▸ **Assignment**
When a line in the entries below contains the word "Right", copy that line.

▸ **Provided records**
# # # #

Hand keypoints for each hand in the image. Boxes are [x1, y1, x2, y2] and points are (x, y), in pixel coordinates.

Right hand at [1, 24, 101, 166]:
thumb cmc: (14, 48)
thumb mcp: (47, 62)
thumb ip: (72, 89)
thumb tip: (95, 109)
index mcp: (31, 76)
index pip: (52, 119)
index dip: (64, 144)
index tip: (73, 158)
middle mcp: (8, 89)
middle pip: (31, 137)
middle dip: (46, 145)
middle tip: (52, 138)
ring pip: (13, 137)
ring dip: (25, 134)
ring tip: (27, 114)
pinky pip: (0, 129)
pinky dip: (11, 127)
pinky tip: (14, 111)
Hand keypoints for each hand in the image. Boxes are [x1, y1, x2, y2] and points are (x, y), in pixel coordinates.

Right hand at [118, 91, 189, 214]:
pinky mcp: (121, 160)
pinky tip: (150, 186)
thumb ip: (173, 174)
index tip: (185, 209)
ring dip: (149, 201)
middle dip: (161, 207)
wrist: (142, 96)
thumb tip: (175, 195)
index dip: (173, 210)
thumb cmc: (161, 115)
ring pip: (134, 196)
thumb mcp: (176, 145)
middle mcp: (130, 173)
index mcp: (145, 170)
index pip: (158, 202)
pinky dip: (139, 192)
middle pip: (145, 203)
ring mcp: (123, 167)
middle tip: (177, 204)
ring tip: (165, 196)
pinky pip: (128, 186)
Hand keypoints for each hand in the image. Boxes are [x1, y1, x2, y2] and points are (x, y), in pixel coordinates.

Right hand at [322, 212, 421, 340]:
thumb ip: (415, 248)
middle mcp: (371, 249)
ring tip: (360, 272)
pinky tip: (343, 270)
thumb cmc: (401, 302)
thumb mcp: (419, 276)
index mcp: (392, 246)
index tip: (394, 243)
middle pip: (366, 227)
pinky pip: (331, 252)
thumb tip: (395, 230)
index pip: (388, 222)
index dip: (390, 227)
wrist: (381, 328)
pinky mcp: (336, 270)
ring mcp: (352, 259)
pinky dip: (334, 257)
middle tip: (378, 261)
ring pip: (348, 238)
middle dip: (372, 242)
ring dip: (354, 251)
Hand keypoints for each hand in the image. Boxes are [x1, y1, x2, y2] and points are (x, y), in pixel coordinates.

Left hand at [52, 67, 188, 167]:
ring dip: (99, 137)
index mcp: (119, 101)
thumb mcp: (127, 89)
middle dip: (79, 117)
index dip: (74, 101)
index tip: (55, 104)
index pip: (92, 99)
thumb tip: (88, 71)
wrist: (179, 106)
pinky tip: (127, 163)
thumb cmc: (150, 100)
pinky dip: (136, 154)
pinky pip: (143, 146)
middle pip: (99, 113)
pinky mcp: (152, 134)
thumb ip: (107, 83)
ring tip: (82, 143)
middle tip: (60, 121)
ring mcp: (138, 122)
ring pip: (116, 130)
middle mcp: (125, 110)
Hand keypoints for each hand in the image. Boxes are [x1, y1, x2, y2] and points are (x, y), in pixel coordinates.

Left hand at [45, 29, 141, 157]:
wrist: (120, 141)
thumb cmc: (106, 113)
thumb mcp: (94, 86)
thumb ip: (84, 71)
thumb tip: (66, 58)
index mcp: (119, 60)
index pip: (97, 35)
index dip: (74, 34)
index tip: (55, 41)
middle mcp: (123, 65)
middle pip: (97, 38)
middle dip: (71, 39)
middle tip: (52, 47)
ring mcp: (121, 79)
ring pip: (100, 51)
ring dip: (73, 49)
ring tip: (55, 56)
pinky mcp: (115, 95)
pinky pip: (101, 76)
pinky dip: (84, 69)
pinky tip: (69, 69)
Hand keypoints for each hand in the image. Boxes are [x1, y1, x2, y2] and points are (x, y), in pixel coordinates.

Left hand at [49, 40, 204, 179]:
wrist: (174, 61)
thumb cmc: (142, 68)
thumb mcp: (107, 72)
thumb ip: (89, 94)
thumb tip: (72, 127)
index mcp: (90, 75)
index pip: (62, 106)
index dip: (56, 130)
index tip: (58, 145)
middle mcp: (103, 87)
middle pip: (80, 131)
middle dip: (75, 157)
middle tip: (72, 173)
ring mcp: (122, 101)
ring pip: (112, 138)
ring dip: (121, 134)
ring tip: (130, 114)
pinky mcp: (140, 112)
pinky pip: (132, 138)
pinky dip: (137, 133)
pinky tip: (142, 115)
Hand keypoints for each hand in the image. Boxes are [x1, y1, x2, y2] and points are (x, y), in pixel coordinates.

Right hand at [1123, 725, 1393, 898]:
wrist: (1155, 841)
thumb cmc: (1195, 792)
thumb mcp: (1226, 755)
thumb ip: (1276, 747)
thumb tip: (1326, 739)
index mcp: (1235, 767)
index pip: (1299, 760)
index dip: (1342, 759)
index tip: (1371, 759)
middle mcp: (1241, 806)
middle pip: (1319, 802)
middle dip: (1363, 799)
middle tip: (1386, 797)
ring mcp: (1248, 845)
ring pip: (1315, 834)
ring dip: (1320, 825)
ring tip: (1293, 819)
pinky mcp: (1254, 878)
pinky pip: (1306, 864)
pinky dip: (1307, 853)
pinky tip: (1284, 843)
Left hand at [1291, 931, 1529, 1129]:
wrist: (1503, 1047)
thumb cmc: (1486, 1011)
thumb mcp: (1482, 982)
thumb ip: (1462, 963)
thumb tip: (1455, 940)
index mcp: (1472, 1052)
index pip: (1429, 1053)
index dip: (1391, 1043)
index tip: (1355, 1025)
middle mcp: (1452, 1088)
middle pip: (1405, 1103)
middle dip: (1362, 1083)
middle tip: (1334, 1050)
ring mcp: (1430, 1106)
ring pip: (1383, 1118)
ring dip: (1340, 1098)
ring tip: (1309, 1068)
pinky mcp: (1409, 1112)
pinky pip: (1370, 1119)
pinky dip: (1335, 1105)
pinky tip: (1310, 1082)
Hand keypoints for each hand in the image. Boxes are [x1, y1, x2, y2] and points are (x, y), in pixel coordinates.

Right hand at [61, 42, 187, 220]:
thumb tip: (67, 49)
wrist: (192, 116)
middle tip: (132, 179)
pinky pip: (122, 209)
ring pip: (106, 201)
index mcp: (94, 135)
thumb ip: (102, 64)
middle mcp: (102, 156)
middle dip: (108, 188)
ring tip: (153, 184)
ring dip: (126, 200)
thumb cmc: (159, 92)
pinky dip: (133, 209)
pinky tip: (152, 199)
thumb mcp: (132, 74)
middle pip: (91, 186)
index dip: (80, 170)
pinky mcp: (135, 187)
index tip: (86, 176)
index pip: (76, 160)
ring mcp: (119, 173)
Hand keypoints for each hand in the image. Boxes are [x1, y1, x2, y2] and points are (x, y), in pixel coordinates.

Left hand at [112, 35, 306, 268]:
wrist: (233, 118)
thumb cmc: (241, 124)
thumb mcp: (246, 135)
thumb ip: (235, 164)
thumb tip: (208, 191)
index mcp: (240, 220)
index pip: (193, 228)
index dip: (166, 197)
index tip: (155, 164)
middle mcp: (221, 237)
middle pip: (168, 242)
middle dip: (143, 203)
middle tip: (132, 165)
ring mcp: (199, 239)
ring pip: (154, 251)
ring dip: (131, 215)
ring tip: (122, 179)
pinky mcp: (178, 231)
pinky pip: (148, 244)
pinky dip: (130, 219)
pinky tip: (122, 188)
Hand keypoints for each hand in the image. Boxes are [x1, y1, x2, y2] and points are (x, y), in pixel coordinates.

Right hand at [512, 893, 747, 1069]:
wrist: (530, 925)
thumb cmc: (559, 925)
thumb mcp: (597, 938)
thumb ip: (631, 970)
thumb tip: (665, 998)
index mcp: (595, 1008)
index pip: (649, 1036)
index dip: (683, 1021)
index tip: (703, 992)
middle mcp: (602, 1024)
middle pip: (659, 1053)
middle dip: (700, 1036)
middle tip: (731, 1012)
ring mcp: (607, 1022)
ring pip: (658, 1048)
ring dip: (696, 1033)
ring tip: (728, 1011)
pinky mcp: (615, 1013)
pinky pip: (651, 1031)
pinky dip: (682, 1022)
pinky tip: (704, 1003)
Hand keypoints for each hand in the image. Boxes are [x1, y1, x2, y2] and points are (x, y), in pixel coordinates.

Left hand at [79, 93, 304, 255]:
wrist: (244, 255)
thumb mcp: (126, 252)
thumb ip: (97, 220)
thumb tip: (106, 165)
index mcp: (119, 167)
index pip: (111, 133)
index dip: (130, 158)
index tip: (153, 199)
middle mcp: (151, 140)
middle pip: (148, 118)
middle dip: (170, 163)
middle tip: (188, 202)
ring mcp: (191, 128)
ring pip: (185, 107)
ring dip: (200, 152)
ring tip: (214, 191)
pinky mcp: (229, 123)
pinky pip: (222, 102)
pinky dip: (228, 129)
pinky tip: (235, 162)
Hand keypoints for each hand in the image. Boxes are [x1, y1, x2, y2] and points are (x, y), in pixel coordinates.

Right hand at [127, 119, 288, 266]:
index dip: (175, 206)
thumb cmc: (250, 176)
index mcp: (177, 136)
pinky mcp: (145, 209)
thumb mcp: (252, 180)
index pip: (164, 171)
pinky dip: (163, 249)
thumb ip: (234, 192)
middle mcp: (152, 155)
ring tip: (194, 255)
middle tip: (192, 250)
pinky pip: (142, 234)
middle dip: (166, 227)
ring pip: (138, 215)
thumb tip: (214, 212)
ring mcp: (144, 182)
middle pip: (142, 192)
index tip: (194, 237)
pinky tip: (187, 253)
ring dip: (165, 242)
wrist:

# # # #

▸ **Result of this exercise**
Right hand at [1, 24, 101, 166]:
Right hand at [118, 91, 189, 214]:
Right hand at [322, 212, 421, 340]:
Right hand at [1123, 725, 1393, 898]:
Right hand at [61, 42, 187, 220]:
Right hand at [512, 893, 747, 1069]:
Right hand at [127, 119, 288, 266]:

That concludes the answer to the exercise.